**Exercise inputs**.
■ ■ ■ ■ ■ ■ ■
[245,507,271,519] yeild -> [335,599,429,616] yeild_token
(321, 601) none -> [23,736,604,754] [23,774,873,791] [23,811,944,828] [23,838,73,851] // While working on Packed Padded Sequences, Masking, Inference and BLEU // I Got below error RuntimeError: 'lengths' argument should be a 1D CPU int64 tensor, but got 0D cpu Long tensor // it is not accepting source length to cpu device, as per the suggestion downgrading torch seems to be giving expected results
■ ■ ■ ■ ■ ■ ■
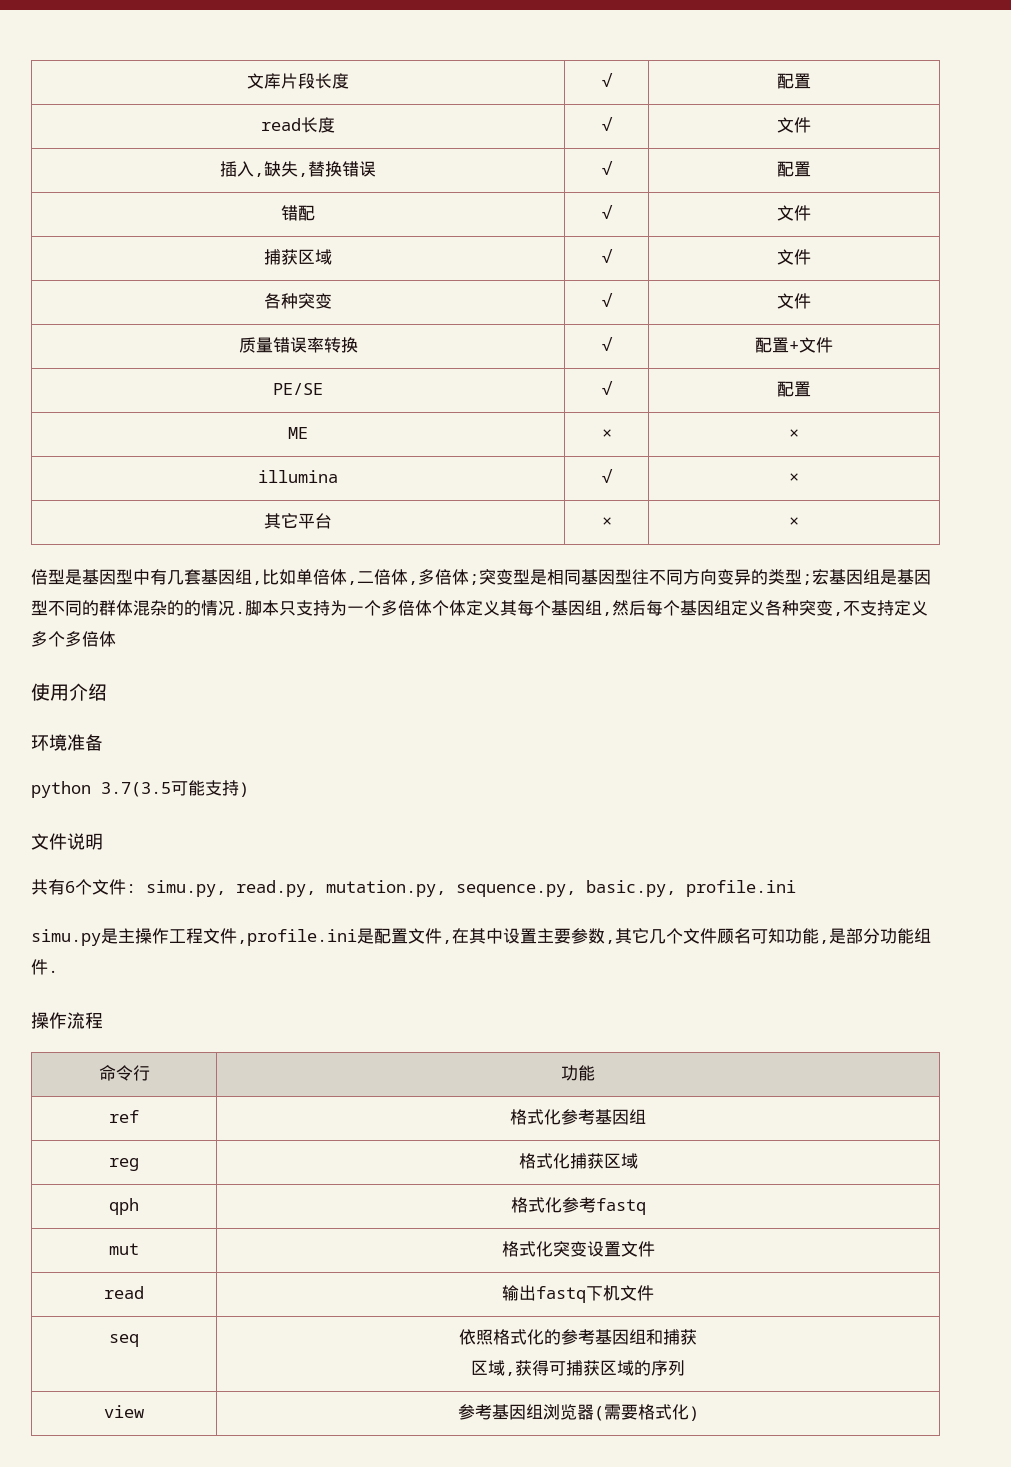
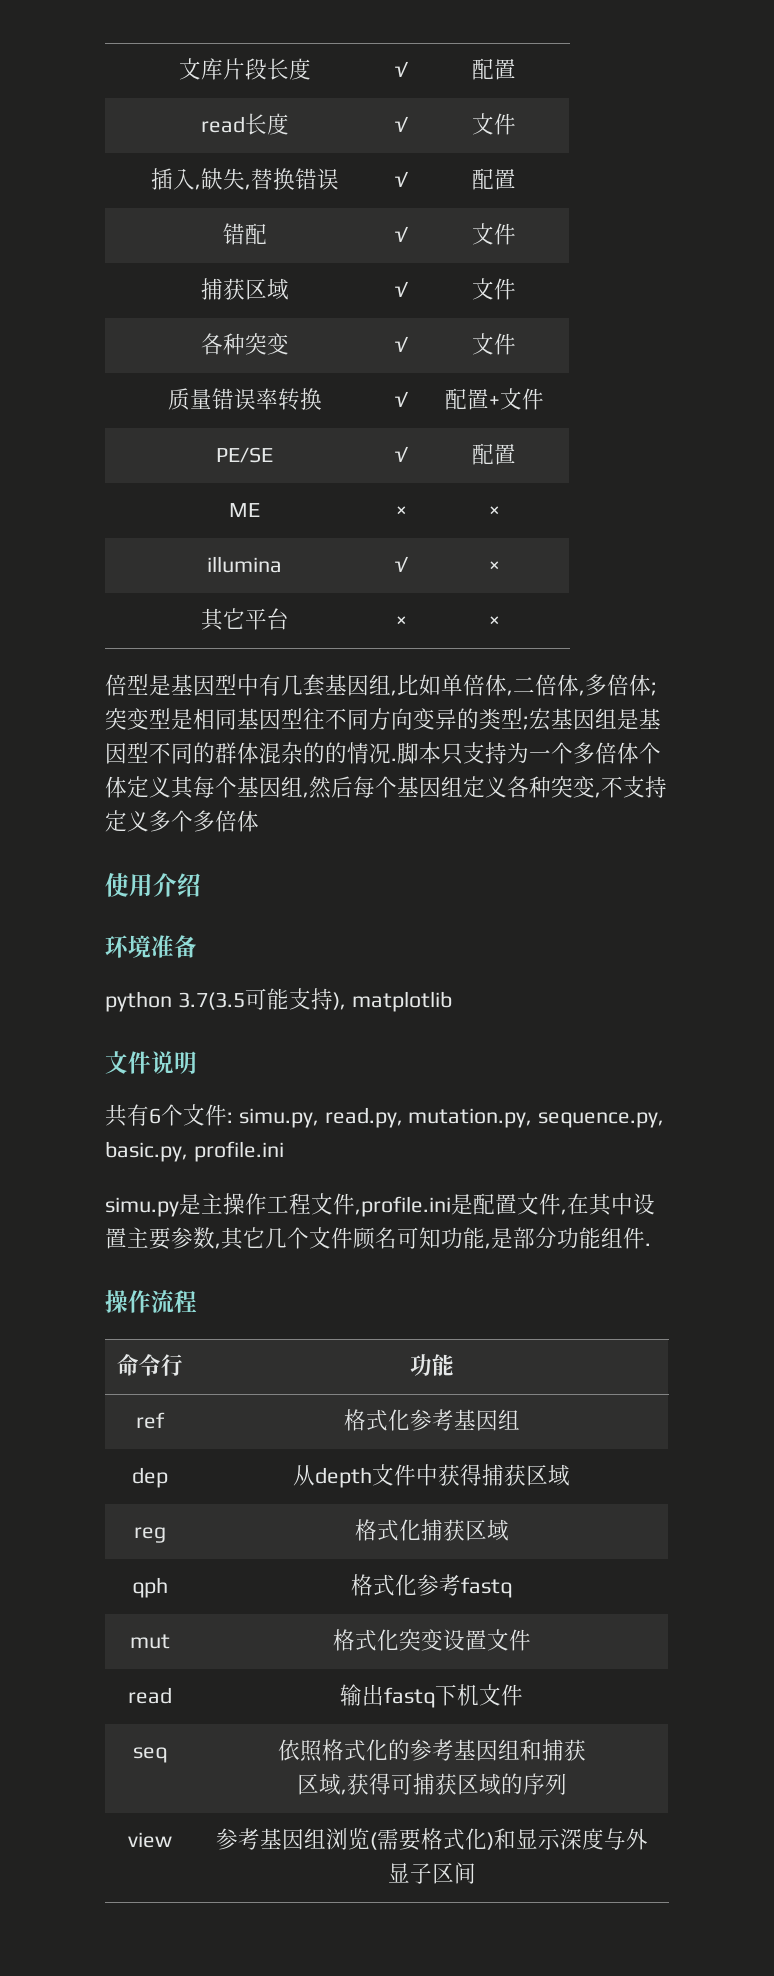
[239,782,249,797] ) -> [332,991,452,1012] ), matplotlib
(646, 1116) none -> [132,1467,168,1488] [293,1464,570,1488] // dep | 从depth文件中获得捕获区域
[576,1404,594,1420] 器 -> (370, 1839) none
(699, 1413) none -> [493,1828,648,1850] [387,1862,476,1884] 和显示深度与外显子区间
■ ■ ■ ■ ■ ■ ■
**Task**. Reproduce, word for word and in full, only the lines above that start at the line with "[245,507,271,519] yeild ->" and run through the line with "(321, 601) none", both ends included.

**Answer to the exercise**.
[245,507,271,519] yeild -> [335,599,429,616] yeild_token
(321, 601) none -> [23,736,604,754] [23,774,873,791] [23,811,944,828] [23,838,73,851] // While working on Packed Padded Sequences, Masking, Inference and BLEU // I Got below error RuntimeError: 'lengths' argument should be a 1D CPU int64 tensor, but got 0D cpu Long tensor // it is not accepting source length to cpu device, as per the suggestion downgrading torch seems to be giving expected results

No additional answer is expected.